I figured out why the Nakamichi CD-300 in the '93 325is I bought doesn't work.....it wasn't connected (DUH!). I have no idea where the seller got it, but it was obviously put in the dash just to fill the hole. Not a single wire was connected to anything. I'd like to see if it works, but the wires from the plug in the rear were cut off (they've obviously been connected to something since they're all stripped and have been twisted). 

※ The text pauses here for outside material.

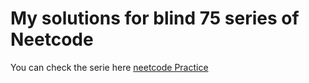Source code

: # My solutions for blind 75 series of Neetcode
You can check the serie here [neetcode Practice](https://neetcode.io/practice)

This is an OLD CD-300 (manufacture date Feb. 1998) not the current model. Does anyone have the pinout info of the rear plug on this old unit, or know of an adaptor plug so that I can at least see if it will work? The 13 wires are:
red, 
black,
solid green,
green with a black stripe,
solid lavender, 
purple with a black stripe, 
solid gray, 
gray with a black stripe, 
solid white, 
solid blue, 
white with a black stripe, 
white with a blue stripe, 
and solid yellow.

Thanks in advance for any and all help. :thumbup:


----------



## five.two.five (Jan 29, 2008)

Yellow: +12v constant
Red: +12v accessory
Black: ground
White: Left Front Speaker (+)
White/Black: Left Front Speaker (-)
Gray: Right Front Speaker (+)
Gray/Black: Right Front Speaker (-)
Green: Left Rear Speaker (+)
Green/Black: Left Rear Speaker (-)
Purple: Right Rear Speaker (+)
Purple/Black: Right Rear Speaker (-)
Blue: Power Antenna Trigger Output (+)
Blue/White: Remote Turn-On Output (+)


----------



## hornhospital (Jan 7, 2008)

Thank you so much! I had just about given up on getting a reply.


----------



## five.two.five (Jan 29, 2008)

Hopefully the factory radio harness was cut, but you might want to get a "wiring harness". You'll wire up your Nakamichi CD player to this harness, which will be color to color and then plug it into the factory radio harness. You're also going to need an antenna adapter.

Metra 70-8590 (wiring harness)
Metra 40-VW10 (antenna adapter)

For more information: www.metraonline.com


----------



## hornhospital (Jan 7, 2008)

The factory harness on the CAR has not been cut. It was just tucked behind the Nakamichi, still with the plug intact. The radio harness was hacked up, though. I'd love to "PnP' this thing with the right adaptor after fixing the radio harness. Thanks again for the advise, info and links.


----------